Hijacked Harvest: Peruvian Maca in Peril
Photo illustration by Jeremy Purser
Mark Ament woke up to a nightmare. It had been weeks since he placed an order for maca from one of his trusted Peruvian suppliers, early in July. “Then out of the blue, they notified us of a threefold price increase,” he says with a quiver in his voice. “Days later they told us certain varieties might be completely unavailable.” Prices continued to climb.
It’s understandable why Ament is shaken. He runs a small family business called The Maca Team, which specializes in fresh Peruvian maca sold at a low markup. Peru is the biggest producer of this superfood turnip, largely because of an export ban on maca root and seed. To cash in on growing Asian demand, Chinese nationals posing as summer tourists have illegally smuggled thousands of tons of whole maca. They’ve hijacked up to 80 percent of the harvest, according to multiple sources.
Ament describes a Wild West scenario where maca farmers are approached with suitcases full of money, while giant sacks of maca are gleefully loaded into trucks.
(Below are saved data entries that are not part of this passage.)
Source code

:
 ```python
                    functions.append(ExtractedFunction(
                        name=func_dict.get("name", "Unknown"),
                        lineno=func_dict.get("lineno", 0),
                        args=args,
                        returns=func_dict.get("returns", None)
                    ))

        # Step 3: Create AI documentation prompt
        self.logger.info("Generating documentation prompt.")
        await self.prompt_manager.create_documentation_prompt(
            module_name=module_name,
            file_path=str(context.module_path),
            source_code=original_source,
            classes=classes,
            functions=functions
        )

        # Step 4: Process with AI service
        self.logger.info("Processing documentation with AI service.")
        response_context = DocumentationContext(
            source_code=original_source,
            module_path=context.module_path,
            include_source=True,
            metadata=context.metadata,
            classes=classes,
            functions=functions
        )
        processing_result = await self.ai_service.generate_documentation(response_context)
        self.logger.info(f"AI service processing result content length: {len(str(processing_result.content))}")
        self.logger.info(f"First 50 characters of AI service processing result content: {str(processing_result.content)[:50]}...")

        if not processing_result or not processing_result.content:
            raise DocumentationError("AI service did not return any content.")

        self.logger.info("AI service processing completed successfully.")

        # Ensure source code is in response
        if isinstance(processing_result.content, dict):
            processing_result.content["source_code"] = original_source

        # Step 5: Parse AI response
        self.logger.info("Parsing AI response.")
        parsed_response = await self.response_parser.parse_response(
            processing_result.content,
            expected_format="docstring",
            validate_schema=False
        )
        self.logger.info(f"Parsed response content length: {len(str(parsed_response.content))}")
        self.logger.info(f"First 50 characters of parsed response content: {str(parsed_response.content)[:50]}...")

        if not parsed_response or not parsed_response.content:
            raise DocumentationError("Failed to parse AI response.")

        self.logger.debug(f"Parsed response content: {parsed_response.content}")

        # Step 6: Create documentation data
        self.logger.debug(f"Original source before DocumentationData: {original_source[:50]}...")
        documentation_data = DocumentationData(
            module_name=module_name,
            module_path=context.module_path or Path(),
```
Law enforcement is absent from the fields, and there are few checkpoints across the long southern border with Bolivia, which holds no export ban on maca root. Based on his discussions with suppliers, Arment estimates a couple hundred smugglers are involved at most.
Many Peruvian maca farmers have broken their contracts with national producers who turn the root into powder. Typical cost for a kilo of dried maca has been 12 soles, or about four U.S. dollars — while Chinese tourists are offering 30 to 50 soles. A kilo of potent black maca can now grab 70 soles.
Maca thrives at high altitudes — up to 15,000 feet — which supposedly supports its reputation as an endurance and fertility supplement. Its slightly sweet, malt caramel flavor becomes bitter after sitting around for a few months, and much of the hijacked harvest may be submerged in an alcohol extraction.
Ament and others believe that China is trying to grow its own superior maca, but that discerning Chinese customers are refusing the adulterated powders produced domestically. Managing Director Jamie Spell of Nutraceuticals International Group, one of the largest importers of maca, calls the situation an economic and agricultural affront.
“They are trying to grow this crop on a massive scale in Yunnan Province,” she says. “However, the quality is very low, the taste and shape are different—it’s biologically impossible, basically.” She quotes incredible Chinese market prices: 500 yuans for 50 grams of Peruvian maca root, equivalent to about 1600 U.S. dollars per kilogram.
Spell says China “is notorious for duplicating and imitating compounds,” and Ament points to Chinese patents on GMO maca (GMOs are banned in Peru until 2021). Dr. Carlos Quiros, geneticist and professor emeritus with UC Davis, doesn’t buy this explanation.
“If we’re talking about conventional breeding to produce a higher yielding maca, note that the flowers are really small,” he explains. “They seem to self-pollinate before opening, so removing the anthers to cross-pollinate is extremely difficult.”
The spread of maca is a consequence of globalization, like how lettuce is no longer associated with Egyptian culture.
Dr. Quiros says he can’t think of any trait which could be of value if introduced via genetic engineering. He describes maca as a minor crop, for which transgenesis research would be an expense hard to justify. In his experience, it’s not that simple to develop technology for a trendy food, in order to unleash products on the market.
“As for hijacking an entire harvest for this purpose, that seems overkill,” he says. “One only needs a small sample of maca to easily produce copious seeds.” For him, the spread of maca is a consequence of globalization, like how lettuce is no longer associated with Egyptian culture. After all, Peru is a leading exporter of asparagus, a plant well-loved by ancient Greek and Roman gardeners.
Ament concedes that maca is a wild food that could benefit from developed knowledge. “Farmers are essentially just throwing down seeds, it hasn’t really been intensively cultivated.” He is mostly concerned that Chinese-grown maca will suffer from pollution, referring to Yunnan Province as “a chromium dump.” Dr. Quiros is quick to point out that maca-rich Junin Province in Peru is known for extreme heavy metal pollution — a result of irresponsible mining practices.
The certified organic products of The Maca Team are of the cleanest variety from a small co-op, insists Arment, who started the business while teaching raw food classes in 2004. Now, 10 years in, he’s not sure about tomorrow. When Jamie Spell says her 35-year-old natural products giant is “tremendously affected,” you have to wonder about the little guy.
“We keep waiting for good news,” Ament says, laughing nervously from his Tennessee headquarters. “Not all of the maca is out of the ground yet—that’s my hope.”
Correction: An initial version of this email had Mark Ament’s last name spelled Arment.